## Activity
There is one span to output from the data below: the lines starting at the line with "genel platform dil özellikleri" and ending at the line with "янв 15, 2026". Output it exactly, ends included, nothing more.

==== Record extracts ====

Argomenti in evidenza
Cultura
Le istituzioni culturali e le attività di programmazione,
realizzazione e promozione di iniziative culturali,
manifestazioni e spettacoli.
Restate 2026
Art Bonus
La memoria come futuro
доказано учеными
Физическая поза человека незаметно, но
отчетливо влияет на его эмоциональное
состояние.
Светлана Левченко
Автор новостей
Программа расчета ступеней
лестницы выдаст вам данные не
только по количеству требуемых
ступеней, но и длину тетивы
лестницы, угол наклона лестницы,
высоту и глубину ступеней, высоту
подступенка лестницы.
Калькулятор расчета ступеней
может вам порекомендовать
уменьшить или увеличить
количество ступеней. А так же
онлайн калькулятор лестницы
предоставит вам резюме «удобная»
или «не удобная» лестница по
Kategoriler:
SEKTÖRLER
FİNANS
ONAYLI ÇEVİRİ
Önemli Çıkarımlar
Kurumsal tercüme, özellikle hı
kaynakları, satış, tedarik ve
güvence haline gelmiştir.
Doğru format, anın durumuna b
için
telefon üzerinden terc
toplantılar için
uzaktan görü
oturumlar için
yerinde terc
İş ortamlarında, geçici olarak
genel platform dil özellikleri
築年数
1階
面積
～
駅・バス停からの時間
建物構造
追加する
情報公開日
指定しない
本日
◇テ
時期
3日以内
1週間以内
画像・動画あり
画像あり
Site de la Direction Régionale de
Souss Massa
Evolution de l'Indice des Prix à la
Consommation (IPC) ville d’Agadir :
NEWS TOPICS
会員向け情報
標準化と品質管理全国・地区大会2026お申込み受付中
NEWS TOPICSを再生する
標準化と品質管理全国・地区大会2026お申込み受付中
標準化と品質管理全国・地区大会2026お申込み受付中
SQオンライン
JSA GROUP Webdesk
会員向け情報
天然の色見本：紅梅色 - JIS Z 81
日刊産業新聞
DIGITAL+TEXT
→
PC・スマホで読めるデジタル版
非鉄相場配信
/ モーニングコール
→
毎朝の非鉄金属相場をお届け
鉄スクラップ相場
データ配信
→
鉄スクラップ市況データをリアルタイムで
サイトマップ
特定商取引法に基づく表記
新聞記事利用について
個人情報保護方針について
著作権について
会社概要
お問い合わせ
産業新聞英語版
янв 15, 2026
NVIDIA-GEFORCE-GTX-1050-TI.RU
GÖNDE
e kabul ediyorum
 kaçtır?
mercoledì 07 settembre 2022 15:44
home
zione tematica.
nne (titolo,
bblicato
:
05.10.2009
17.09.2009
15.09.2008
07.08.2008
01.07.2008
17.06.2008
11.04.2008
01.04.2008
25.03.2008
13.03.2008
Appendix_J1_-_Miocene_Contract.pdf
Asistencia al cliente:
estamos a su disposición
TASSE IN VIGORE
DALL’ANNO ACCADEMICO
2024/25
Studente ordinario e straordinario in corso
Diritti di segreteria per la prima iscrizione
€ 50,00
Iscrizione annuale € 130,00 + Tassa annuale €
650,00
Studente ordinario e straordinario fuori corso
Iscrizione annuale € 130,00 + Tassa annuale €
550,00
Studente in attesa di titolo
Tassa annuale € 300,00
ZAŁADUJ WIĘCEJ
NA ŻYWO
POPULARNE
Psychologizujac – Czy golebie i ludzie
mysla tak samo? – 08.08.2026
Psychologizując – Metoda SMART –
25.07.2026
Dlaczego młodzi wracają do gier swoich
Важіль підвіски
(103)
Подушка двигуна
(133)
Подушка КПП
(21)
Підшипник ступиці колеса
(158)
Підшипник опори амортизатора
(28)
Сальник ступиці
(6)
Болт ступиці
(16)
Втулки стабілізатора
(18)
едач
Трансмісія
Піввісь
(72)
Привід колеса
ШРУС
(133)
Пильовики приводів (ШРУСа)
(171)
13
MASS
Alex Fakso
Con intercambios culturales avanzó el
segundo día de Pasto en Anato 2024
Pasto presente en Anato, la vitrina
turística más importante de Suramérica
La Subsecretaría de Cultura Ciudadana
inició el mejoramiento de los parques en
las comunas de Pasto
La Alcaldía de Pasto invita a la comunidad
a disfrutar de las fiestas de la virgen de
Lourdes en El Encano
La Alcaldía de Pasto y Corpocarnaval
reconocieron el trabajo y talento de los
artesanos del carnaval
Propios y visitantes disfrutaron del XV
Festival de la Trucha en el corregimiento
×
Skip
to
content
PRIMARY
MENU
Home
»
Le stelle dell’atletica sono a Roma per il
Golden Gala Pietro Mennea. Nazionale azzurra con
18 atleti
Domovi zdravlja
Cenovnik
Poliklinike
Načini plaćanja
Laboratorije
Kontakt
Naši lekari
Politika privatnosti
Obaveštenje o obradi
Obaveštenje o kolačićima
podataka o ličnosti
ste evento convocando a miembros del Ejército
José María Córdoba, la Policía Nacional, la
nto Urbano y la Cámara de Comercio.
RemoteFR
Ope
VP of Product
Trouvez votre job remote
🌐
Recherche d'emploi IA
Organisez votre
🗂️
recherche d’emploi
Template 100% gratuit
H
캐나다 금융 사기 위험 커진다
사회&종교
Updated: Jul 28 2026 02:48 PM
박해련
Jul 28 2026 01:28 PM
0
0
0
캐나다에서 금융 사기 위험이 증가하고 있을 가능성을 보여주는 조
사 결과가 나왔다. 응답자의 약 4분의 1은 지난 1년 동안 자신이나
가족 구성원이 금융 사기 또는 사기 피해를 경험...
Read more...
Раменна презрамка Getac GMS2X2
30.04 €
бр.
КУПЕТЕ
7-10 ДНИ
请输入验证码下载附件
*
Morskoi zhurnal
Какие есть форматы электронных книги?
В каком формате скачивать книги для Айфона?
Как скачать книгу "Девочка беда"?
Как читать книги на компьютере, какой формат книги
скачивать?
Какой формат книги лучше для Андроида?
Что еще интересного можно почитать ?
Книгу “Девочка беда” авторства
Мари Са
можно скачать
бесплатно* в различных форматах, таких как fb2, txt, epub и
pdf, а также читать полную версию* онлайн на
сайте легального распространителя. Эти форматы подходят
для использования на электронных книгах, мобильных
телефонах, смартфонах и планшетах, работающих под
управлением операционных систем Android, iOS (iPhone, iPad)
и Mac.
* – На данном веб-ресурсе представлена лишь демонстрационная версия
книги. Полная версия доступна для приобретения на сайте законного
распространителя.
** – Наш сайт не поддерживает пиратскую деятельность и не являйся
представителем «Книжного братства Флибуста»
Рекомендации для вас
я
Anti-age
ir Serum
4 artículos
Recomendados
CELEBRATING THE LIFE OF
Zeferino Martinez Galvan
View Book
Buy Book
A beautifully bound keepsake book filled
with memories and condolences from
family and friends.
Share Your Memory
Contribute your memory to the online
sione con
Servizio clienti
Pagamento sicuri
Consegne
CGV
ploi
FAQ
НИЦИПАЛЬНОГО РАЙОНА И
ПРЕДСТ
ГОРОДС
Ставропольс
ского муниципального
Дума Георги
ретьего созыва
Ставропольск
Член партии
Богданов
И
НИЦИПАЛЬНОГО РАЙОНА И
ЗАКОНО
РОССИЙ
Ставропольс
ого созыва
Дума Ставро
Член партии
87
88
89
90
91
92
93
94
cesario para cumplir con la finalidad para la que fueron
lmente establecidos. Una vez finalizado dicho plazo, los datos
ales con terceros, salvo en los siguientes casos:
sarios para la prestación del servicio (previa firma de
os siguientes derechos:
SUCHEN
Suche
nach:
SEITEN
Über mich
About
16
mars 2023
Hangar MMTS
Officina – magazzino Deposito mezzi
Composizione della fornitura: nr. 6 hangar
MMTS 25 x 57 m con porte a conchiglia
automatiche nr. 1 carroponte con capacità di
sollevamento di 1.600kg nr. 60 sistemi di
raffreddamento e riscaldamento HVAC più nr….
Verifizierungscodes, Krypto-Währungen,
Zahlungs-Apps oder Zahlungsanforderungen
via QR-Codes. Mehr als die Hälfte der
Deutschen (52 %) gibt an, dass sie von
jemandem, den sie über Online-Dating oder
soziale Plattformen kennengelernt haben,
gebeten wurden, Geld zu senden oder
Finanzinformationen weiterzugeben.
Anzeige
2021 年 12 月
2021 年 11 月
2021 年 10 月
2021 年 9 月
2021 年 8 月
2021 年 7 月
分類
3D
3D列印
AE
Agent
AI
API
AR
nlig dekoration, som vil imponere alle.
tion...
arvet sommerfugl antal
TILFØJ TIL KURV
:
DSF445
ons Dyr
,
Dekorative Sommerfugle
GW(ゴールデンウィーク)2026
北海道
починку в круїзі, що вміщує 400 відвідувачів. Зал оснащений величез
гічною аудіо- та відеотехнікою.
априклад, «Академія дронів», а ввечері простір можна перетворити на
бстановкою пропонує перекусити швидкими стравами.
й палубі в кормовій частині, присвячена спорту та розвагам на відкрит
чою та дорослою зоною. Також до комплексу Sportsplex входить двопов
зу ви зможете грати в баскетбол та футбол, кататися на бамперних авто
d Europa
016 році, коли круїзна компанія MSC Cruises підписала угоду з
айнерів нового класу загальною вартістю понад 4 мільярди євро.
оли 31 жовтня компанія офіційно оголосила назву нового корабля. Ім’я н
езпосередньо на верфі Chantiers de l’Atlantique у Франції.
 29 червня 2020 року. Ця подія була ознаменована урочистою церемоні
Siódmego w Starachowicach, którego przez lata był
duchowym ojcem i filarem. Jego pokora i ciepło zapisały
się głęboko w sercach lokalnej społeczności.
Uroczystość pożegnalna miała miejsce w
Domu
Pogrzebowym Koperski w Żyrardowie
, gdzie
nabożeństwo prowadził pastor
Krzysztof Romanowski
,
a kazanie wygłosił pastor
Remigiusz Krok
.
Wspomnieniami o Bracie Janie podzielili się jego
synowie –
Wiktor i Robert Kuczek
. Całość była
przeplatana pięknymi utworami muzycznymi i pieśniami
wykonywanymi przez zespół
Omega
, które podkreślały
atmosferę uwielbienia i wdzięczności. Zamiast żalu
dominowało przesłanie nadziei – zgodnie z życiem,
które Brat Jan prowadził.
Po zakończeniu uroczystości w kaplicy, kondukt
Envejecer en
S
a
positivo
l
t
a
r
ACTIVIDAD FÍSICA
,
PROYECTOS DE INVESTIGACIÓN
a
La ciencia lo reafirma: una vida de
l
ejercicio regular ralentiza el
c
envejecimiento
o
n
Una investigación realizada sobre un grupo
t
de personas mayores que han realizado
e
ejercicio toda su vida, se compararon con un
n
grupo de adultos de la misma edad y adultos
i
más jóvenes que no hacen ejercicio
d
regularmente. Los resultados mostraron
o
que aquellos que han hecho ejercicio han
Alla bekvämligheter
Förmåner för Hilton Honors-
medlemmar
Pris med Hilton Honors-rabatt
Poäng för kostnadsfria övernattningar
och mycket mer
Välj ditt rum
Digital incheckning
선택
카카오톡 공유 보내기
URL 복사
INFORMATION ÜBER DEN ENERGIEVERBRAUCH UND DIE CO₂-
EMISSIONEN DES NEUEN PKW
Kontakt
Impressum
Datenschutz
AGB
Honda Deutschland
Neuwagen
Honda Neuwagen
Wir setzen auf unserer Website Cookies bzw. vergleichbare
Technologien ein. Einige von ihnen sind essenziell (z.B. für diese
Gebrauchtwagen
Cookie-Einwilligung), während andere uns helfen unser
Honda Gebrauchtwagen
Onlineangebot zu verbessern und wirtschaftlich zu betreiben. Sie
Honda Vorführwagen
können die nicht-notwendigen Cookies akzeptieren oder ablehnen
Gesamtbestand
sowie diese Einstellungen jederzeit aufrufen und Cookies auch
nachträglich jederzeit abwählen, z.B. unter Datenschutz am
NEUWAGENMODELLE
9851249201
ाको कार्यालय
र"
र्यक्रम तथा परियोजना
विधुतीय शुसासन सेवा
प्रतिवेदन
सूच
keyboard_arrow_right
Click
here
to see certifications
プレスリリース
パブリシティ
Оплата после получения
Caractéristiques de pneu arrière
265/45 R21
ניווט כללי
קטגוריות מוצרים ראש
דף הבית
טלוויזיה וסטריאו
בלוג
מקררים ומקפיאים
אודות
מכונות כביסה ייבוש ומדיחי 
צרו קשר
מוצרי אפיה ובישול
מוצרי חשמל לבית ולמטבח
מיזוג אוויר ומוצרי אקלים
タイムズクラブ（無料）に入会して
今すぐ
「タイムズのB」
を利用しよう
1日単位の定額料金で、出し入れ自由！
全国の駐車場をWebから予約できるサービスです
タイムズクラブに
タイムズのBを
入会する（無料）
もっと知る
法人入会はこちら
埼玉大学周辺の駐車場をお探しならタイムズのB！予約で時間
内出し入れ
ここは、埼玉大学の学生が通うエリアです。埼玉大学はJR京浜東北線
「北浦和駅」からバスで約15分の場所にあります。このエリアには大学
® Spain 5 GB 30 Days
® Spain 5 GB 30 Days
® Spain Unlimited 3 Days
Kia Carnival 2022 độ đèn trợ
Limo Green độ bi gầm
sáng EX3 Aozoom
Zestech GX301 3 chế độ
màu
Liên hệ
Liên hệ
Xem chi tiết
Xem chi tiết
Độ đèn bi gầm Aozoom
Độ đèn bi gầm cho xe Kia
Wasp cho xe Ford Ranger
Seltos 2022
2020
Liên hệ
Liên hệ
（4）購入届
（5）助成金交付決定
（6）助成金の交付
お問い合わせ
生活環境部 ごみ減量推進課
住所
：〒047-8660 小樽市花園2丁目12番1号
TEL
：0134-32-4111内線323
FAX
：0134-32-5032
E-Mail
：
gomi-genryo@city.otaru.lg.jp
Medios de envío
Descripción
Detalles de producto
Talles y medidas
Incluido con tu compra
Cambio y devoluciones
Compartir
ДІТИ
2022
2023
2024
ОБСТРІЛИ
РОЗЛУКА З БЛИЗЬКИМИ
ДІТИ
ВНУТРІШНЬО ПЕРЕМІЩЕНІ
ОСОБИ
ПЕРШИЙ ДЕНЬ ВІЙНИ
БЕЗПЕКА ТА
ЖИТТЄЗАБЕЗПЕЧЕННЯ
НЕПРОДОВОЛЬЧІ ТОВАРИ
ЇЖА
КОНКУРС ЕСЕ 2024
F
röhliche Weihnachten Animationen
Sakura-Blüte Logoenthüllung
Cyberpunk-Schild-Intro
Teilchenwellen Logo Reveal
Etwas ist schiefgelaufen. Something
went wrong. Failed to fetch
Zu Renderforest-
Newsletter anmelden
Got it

====

## Finished exercise
genel platform dil özellikleri
築年数
1階
面積
～
駅・バス停からの時間
建物構造
追加する
情報公開日
指定しない
本日
◇テ
時期
3日以内
1週間以内
画像・動画あり
画像あり
Site de la Direction Régionale de
Souss Massa
Evolution de l'Indice des Prix à la
Consommation (IPC) ville d’Agadir :
NEWS TOPICS
会員向け情報
標準化と品質管理全国・地区大会2026お申込み受付中
NEWS TOPICSを再生する
標準化と品質管理全国・地区大会2026お申込み受付中
標準化と品質管理全国・地区大会2026お申込み受付中
SQオンライン
JSA GROUP Webdesk
会員向け情報
天然の色見本：紅梅色 - JIS Z 81
日刊産業新聞
DIGITAL+TEXT
→
PC・スマホで読めるデジタル版
非鉄相場配信
/ モーニングコール
→
毎朝の非鉄金属相場をお届け
鉄スクラップ相場
データ配信
→
鉄スクラップ市況データをリアルタイムで
サイトマップ
特定商取引法に基づく表記
新聞記事利用について
個人情報保護方針について
著作権について
会社概要
お問い合わせ
産業新聞英語版
янв 15, 2026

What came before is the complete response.